┌─ TEXTAUSZUG

Reibung & Tribologie
Die tribologischen Bedingungen bei der Blechumformung können durch verschiedene Maßnahmen beeinflusst werden. Ein Maß für den Einfluss sind die maximal erreichbaren Kontaktnormalspannungen bei Streifenziehversuchen. Ein günstiges tribologisches System ermöglicht hohe Kontaktnormalspannungen, ohne dass es zu Reißern kommt. Den größten Einfluss hat die Blech-Topografie, gefolgt von Schmierstoffart und Schmierstoffmenge.23
Die mittleren Reibwerte μ zwischen den Wirkflächen Blech und Werkzeug liegen typischerweise bei 0,05 bis 0,20 und können somit um den Faktor 4 variieren.3 Da in den Gleichungen für die Umformkräfte die Reibwerte meist linear einfließen, wird die hohe energetische Bedeutung eines günstigen Reibsystems schnell klar.
Streifenziehversuche mit Biegeumlenkung zeigen tendenziell höhere Reibwerte. Niedrige Gleitgeschwindigkeiten bedeuten höhere Reibwerte.23
Qualität | μ | Tribosystem | Blechtopografie | Blechfluss |
---|---|---|---|---|
Sehr Gut | 0,05 | TiC/TiN Schmierstoff ≥ 3 g/m2 VZ = 400 mm/s | EDT SBT | Eben |
Gut | 0,1 | Ziehfolie Polierte Oberfläche Ampco | EBT EDT LT SBT | Eben |
Mittel | 0,15 | Mittlere Beölung Werkzeug nicht poliert | EBT EDT LT SBT | Biegung |
Schlecht | 0,2 | Schmierstoff ≤ 1,5 g/m2 Werkzeug nicht poliert VZ = 25 mm/s | EBT | Biegung |
Der Reibwert μ wird durch folgende Parameter beeinflusst:
- Schmierstoff & Viskosität
- Werkzeugwerkstoff
- Werkzeugzone
- Beanspruchungsdauer Werkzeug
- Werkzeugbeschichtung
- Werkzeugtopografie
- Werkzeuggeometrie
- Oberflächenstruktur des Bleches
- Ziehgeschwindigkeit
- Flächenpressung
- Temperatur
Werkzeugzone
In der Umformzone ist die Reibungszahl μ am Matrizenradius durch die überlagerte Biegung deutlich höher ( μ = 0,15 - 0,22 ) als unter dem ebenen Blechhalter ( μ = 0,05 - 0,10 ).23
Ziehgeschwindigkeit
Höhere Umformgeschwindigkeiten VZ reduzieren im Allgemeinen die Reibung was auf hydrodynamische Effekte zurückzuführen ist.

└─
┌─ VORLIEGENDE EINTRÄGE

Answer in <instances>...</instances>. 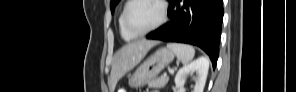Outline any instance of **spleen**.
Segmentation results:
<instances>
[{
	"mask_svg": "<svg viewBox=\"0 0 296 92\" xmlns=\"http://www.w3.org/2000/svg\"><path fill=\"white\" fill-rule=\"evenodd\" d=\"M167 48L173 51L183 64H188L195 55V49L187 44L168 43Z\"/></svg>",
	"mask_w": 296,
	"mask_h": 92,
	"instance_id": "obj_1",
	"label": "spleen"
}]
</instances>
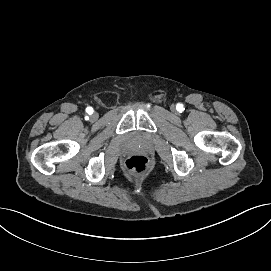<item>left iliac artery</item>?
<instances>
[{
  "mask_svg": "<svg viewBox=\"0 0 271 271\" xmlns=\"http://www.w3.org/2000/svg\"><path fill=\"white\" fill-rule=\"evenodd\" d=\"M176 108H177L178 111H183V105L182 104H178L176 106Z\"/></svg>",
  "mask_w": 271,
  "mask_h": 271,
  "instance_id": "44dca946",
  "label": "left iliac artery"
}]
</instances>
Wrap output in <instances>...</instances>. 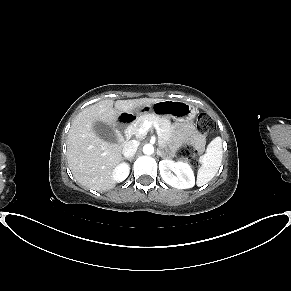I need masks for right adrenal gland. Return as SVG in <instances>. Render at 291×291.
<instances>
[{"instance_id":"obj_1","label":"right adrenal gland","mask_w":291,"mask_h":291,"mask_svg":"<svg viewBox=\"0 0 291 291\" xmlns=\"http://www.w3.org/2000/svg\"><path fill=\"white\" fill-rule=\"evenodd\" d=\"M124 159H127V160L131 161L133 159V157H131V158H124Z\"/></svg>"}]
</instances>
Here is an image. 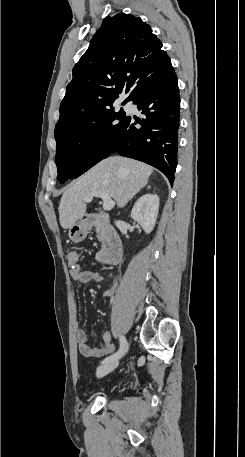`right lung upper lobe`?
<instances>
[{"label":"right lung upper lobe","instance_id":"1","mask_svg":"<svg viewBox=\"0 0 245 457\" xmlns=\"http://www.w3.org/2000/svg\"><path fill=\"white\" fill-rule=\"evenodd\" d=\"M162 43L141 18L119 13L106 17L87 51L73 68V79L60 104L59 127L108 107L122 92L171 70Z\"/></svg>","mask_w":245,"mask_h":457}]
</instances>
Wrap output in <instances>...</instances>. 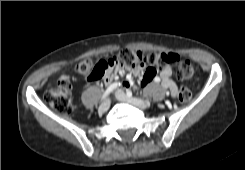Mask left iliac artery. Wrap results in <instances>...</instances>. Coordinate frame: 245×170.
I'll list each match as a JSON object with an SVG mask.
<instances>
[{
    "mask_svg": "<svg viewBox=\"0 0 245 170\" xmlns=\"http://www.w3.org/2000/svg\"><path fill=\"white\" fill-rule=\"evenodd\" d=\"M126 94H127L128 97H131L132 96V92L130 90H127V93Z\"/></svg>",
    "mask_w": 245,
    "mask_h": 170,
    "instance_id": "1",
    "label": "left iliac artery"
}]
</instances>
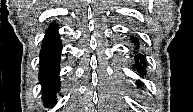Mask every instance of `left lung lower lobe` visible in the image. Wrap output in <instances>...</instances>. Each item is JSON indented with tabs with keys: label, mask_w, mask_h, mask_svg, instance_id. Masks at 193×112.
I'll return each mask as SVG.
<instances>
[{
	"label": "left lung lower lobe",
	"mask_w": 193,
	"mask_h": 112,
	"mask_svg": "<svg viewBox=\"0 0 193 112\" xmlns=\"http://www.w3.org/2000/svg\"><path fill=\"white\" fill-rule=\"evenodd\" d=\"M131 39L134 41L135 45L138 46L139 41L137 39H134L133 37ZM135 61H136V68L138 69V72L140 74H144L146 65H145V60H144L143 56L142 55L135 56ZM141 64H143L144 66L141 67ZM137 83L140 84L139 81Z\"/></svg>",
	"instance_id": "1"
}]
</instances>
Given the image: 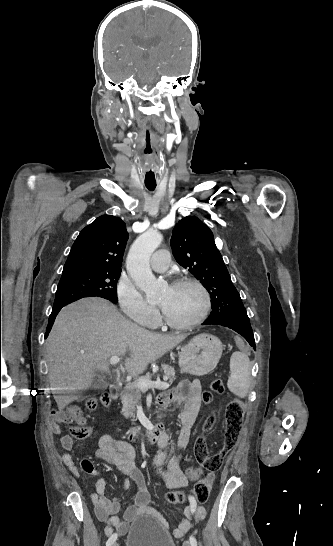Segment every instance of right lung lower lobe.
Returning a JSON list of instances; mask_svg holds the SVG:
<instances>
[{
    "label": "right lung lower lobe",
    "instance_id": "obj_1",
    "mask_svg": "<svg viewBox=\"0 0 333 546\" xmlns=\"http://www.w3.org/2000/svg\"><path fill=\"white\" fill-rule=\"evenodd\" d=\"M61 308L62 307L53 308L52 313H51V315L49 317V322H48V326H47V329H46L45 338L48 336V333L50 332V330L52 328V325L54 323L55 317L58 314V312L61 310Z\"/></svg>",
    "mask_w": 333,
    "mask_h": 546
}]
</instances>
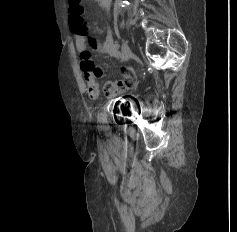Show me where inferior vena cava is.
<instances>
[{
    "label": "inferior vena cava",
    "mask_w": 237,
    "mask_h": 232,
    "mask_svg": "<svg viewBox=\"0 0 237 232\" xmlns=\"http://www.w3.org/2000/svg\"><path fill=\"white\" fill-rule=\"evenodd\" d=\"M101 1L102 4L106 7L107 12H109L111 0H101Z\"/></svg>",
    "instance_id": "inferior-vena-cava-1"
}]
</instances>
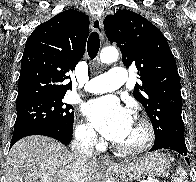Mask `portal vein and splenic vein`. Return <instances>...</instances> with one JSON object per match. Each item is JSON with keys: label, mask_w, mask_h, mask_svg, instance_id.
I'll list each match as a JSON object with an SVG mask.
<instances>
[{"label": "portal vein and splenic vein", "mask_w": 196, "mask_h": 182, "mask_svg": "<svg viewBox=\"0 0 196 182\" xmlns=\"http://www.w3.org/2000/svg\"><path fill=\"white\" fill-rule=\"evenodd\" d=\"M142 182H154V181L149 179V180H143Z\"/></svg>", "instance_id": "1"}]
</instances>
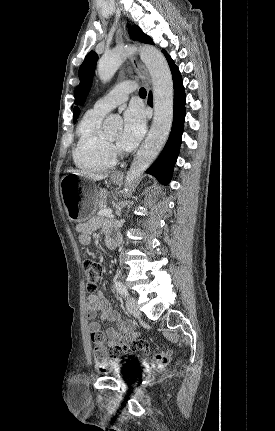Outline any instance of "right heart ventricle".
<instances>
[{"mask_svg": "<svg viewBox=\"0 0 275 431\" xmlns=\"http://www.w3.org/2000/svg\"><path fill=\"white\" fill-rule=\"evenodd\" d=\"M105 113L89 110L77 128V144L73 151L77 167L91 172H100L115 164L107 139L101 132V123Z\"/></svg>", "mask_w": 275, "mask_h": 431, "instance_id": "e07e8e85", "label": "right heart ventricle"}]
</instances>
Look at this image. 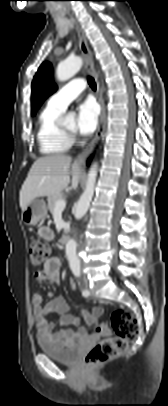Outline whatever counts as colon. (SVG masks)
I'll return each instance as SVG.
<instances>
[{
    "label": "colon",
    "mask_w": 168,
    "mask_h": 406,
    "mask_svg": "<svg viewBox=\"0 0 168 406\" xmlns=\"http://www.w3.org/2000/svg\"><path fill=\"white\" fill-rule=\"evenodd\" d=\"M50 255V247L39 241L29 243V258L33 265L44 263ZM99 331L113 336L96 343L85 356V365L95 367L124 353L139 334V323L135 314L129 310L116 309L109 320L99 326Z\"/></svg>",
    "instance_id": "5ec220e1"
}]
</instances>
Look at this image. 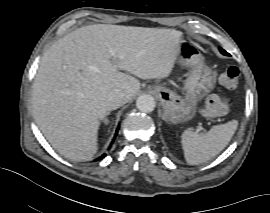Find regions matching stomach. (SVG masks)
Instances as JSON below:
<instances>
[{
    "instance_id": "0dacf381",
    "label": "stomach",
    "mask_w": 270,
    "mask_h": 213,
    "mask_svg": "<svg viewBox=\"0 0 270 213\" xmlns=\"http://www.w3.org/2000/svg\"><path fill=\"white\" fill-rule=\"evenodd\" d=\"M177 61L192 68L184 85L185 96L164 85L153 86L162 106L163 119L175 124L192 120L198 101L207 96L216 83L215 72L203 63L198 49L190 42L180 41Z\"/></svg>"
}]
</instances>
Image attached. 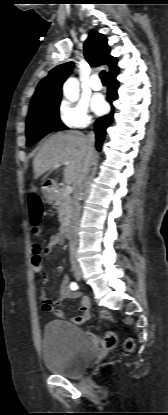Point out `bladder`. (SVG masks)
Masks as SVG:
<instances>
[{
	"instance_id": "31cf9c89",
	"label": "bladder",
	"mask_w": 168,
	"mask_h": 415,
	"mask_svg": "<svg viewBox=\"0 0 168 415\" xmlns=\"http://www.w3.org/2000/svg\"><path fill=\"white\" fill-rule=\"evenodd\" d=\"M42 353L49 371L74 378L81 376L92 363L96 348L79 327L53 320L44 327Z\"/></svg>"
}]
</instances>
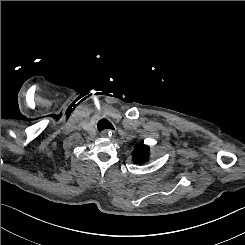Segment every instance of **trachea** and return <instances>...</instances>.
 <instances>
[{"instance_id": "3493384b", "label": "trachea", "mask_w": 245, "mask_h": 245, "mask_svg": "<svg viewBox=\"0 0 245 245\" xmlns=\"http://www.w3.org/2000/svg\"><path fill=\"white\" fill-rule=\"evenodd\" d=\"M97 128L99 131L106 129H114V126L107 119H100L97 123Z\"/></svg>"}]
</instances>
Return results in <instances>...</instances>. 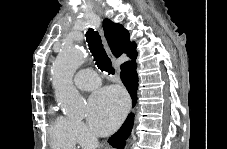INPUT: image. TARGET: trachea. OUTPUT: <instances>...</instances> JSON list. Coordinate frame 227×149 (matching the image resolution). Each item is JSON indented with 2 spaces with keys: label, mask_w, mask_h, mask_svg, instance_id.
<instances>
[{
  "label": "trachea",
  "mask_w": 227,
  "mask_h": 149,
  "mask_svg": "<svg viewBox=\"0 0 227 149\" xmlns=\"http://www.w3.org/2000/svg\"><path fill=\"white\" fill-rule=\"evenodd\" d=\"M86 39L97 67L101 71H105L108 74L114 75L115 70L112 66L110 58L106 54L98 31H94V29L89 28L88 31L86 32Z\"/></svg>",
  "instance_id": "trachea-1"
}]
</instances>
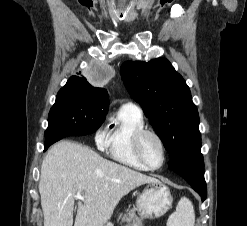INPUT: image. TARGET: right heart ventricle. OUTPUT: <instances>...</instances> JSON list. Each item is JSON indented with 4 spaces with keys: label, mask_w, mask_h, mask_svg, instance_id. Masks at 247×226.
<instances>
[{
    "label": "right heart ventricle",
    "mask_w": 247,
    "mask_h": 226,
    "mask_svg": "<svg viewBox=\"0 0 247 226\" xmlns=\"http://www.w3.org/2000/svg\"><path fill=\"white\" fill-rule=\"evenodd\" d=\"M144 128L140 109L124 105L118 111L108 130V140L104 147L107 154L115 161L136 170H148L135 157L132 140L134 134Z\"/></svg>",
    "instance_id": "e07e8e85"
}]
</instances>
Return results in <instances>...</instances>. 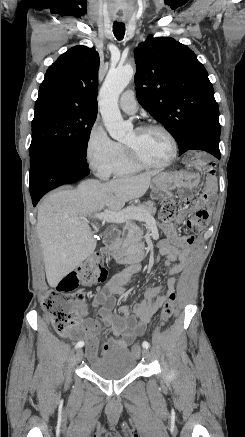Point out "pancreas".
<instances>
[{"label": "pancreas", "instance_id": "obj_1", "mask_svg": "<svg viewBox=\"0 0 245 437\" xmlns=\"http://www.w3.org/2000/svg\"><path fill=\"white\" fill-rule=\"evenodd\" d=\"M136 209L138 215L135 220L143 221L147 216H153L156 212L154 202L148 201L137 207H130ZM128 208V209H130ZM119 236L114 241L113 246L118 248H132L138 245H142L143 231L140 227L132 222H127L122 226V231H118ZM121 236V237H120Z\"/></svg>", "mask_w": 245, "mask_h": 437}]
</instances>
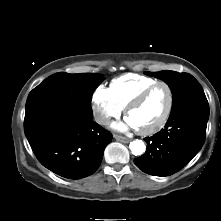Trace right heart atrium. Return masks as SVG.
I'll return each instance as SVG.
<instances>
[{
  "instance_id": "d8ad5b80",
  "label": "right heart atrium",
  "mask_w": 221,
  "mask_h": 221,
  "mask_svg": "<svg viewBox=\"0 0 221 221\" xmlns=\"http://www.w3.org/2000/svg\"><path fill=\"white\" fill-rule=\"evenodd\" d=\"M92 110L95 121L100 125H106L112 118H118L122 113L110 88L104 85L97 86L92 94Z\"/></svg>"
}]
</instances>
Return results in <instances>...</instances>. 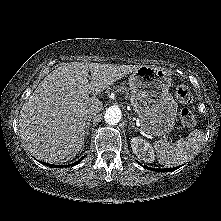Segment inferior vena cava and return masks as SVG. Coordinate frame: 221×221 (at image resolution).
Wrapping results in <instances>:
<instances>
[{"instance_id": "obj_1", "label": "inferior vena cava", "mask_w": 221, "mask_h": 221, "mask_svg": "<svg viewBox=\"0 0 221 221\" xmlns=\"http://www.w3.org/2000/svg\"><path fill=\"white\" fill-rule=\"evenodd\" d=\"M102 107H98V106H92L89 109H87V114L89 116L91 115H96L97 113H99V111L101 110Z\"/></svg>"}]
</instances>
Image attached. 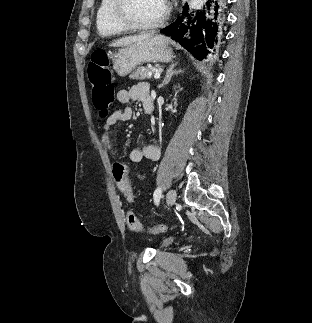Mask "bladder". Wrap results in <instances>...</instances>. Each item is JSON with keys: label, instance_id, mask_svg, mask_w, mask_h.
Instances as JSON below:
<instances>
[{"label": "bladder", "instance_id": "obj_1", "mask_svg": "<svg viewBox=\"0 0 312 323\" xmlns=\"http://www.w3.org/2000/svg\"><path fill=\"white\" fill-rule=\"evenodd\" d=\"M169 241H170V240H169L168 238L164 239V243H165V244L169 243Z\"/></svg>", "mask_w": 312, "mask_h": 323}]
</instances>
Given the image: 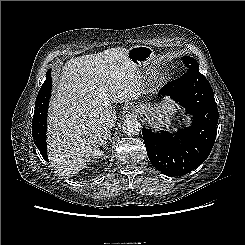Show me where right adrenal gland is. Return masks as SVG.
Wrapping results in <instances>:
<instances>
[{"instance_id":"2a0ac1e0","label":"right adrenal gland","mask_w":245,"mask_h":245,"mask_svg":"<svg viewBox=\"0 0 245 245\" xmlns=\"http://www.w3.org/2000/svg\"><path fill=\"white\" fill-rule=\"evenodd\" d=\"M111 140V131H109V133H108V135H107V137H106V139H105V142H106V140Z\"/></svg>"}]
</instances>
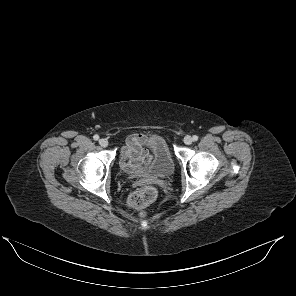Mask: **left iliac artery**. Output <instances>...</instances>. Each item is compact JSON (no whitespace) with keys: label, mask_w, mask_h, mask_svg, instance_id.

└─

### [AUFGABEN]
1. Schreiben Sie bitte aus dem Textauszug über Reibung und Tribologie alles von „Reibung & Tribologie“ bis hinunter zu „Reibsystems schnell klar.“ neu und setzen Sie dabei „Kontaktdrücke“ an die Stelle von „Kontaktnormalspannungen“.
2. Prüfen Sie für jede Aussage, ob sie mit dem Textauszug über Reibung und Tribologie übereinstimmt, und antworten Sie mit Ja oder Nein samt den entscheidenden Worten des Textes als wörtlichem Zitat. (a) Die Blech-Topografie hat unter den genannten Maßnahmen den größten Einfluss. (b) Niedrige Gleitgeschwindigkeiten führen zu niedrigeren Reibwerten. (c) Am Matrizenradius ist die Reibungszahl höher als unter dem ebenen Blechhalter.
3. Führen Sie den Textauszug über Reibung und Tribologie ab seinem letzten Satz weiter.
Das Material ist hierfür ohne Bedeutung.

### [ENDERGEBNISSE]
1.
Reibung & Tribologie
Die tribologischen Bedingungen bei der Blechumformung können durch verschiedene Maßnahmen beeinflusst werden. Ein Maß für den Einfluss sind die maximal erreichbaren Kontaktdrücke bei Streifenziehversuchen. Ein günstiges tribologisches System ermöglicht hohe Kontaktdrücke, ohne dass es zu Reißern kommt. Den größten Einfluss hat die Blech-Topografie, gefolgt von Schmierstoffart und Schmierstoffmenge.23
Die mittleren Reibwerte μ zwischen den Wirkflächen Blech und Werkzeug liegen typischerweise bei 0,05 bis 0,20 und können somit um den Faktor 4 variieren.3 Da in den Gleichungen für die Umformkräfte die Reibwerte meist linear einfließen, wird die hohe energetische Bedeutung eines günstigen Reibsystems schnell klar.

2.
(a) Ja: „Den größten Einfluss hat die Blech-Topografie, gefolgt von Schmierstoffart und Schmierstoffmenge.“
(b) Nein: „Niedrige Gleitgeschwindigkeiten bedeuten höhere Reibwerte.“
(c) Ja: „In der Umformzone ist die Reibungszahl μ am Matrizenradius durch die überlagerte Biegung deutlich höher“

3.
Werkzeuggeometrie
Durch neuzeitliche Matrizenradien (z.B. Superellipse) können die maximal auftretenden Kontaktnormalspannungen beim Tiefziehen signifikant reduziert werden. Dies vermindert die Blecheinebnung und verbessert das Einfließen des Schmierstoffes in die Umformzone.24
Beanspruchungsdauer Werkzeug
Zunehmender Werkzeugverschleiß ebnet die Werkzeugtopografie ein und führt zu einer Verschlechterung des Reibsystems. Häufige Wartungsintervalle können dem entgegenwirken.
Schmierstoffviskosität & Temperatur
Die Viskosität des Öls ist für den Reibwert entscheidend. Ein Schmierstoff mit hoher Viskosität kann von der Topografie besser in der Umformzone gehalten werden als ein niedrigviskoser. Wird das Werkzeug warm wird die Ölviskosität niedriger.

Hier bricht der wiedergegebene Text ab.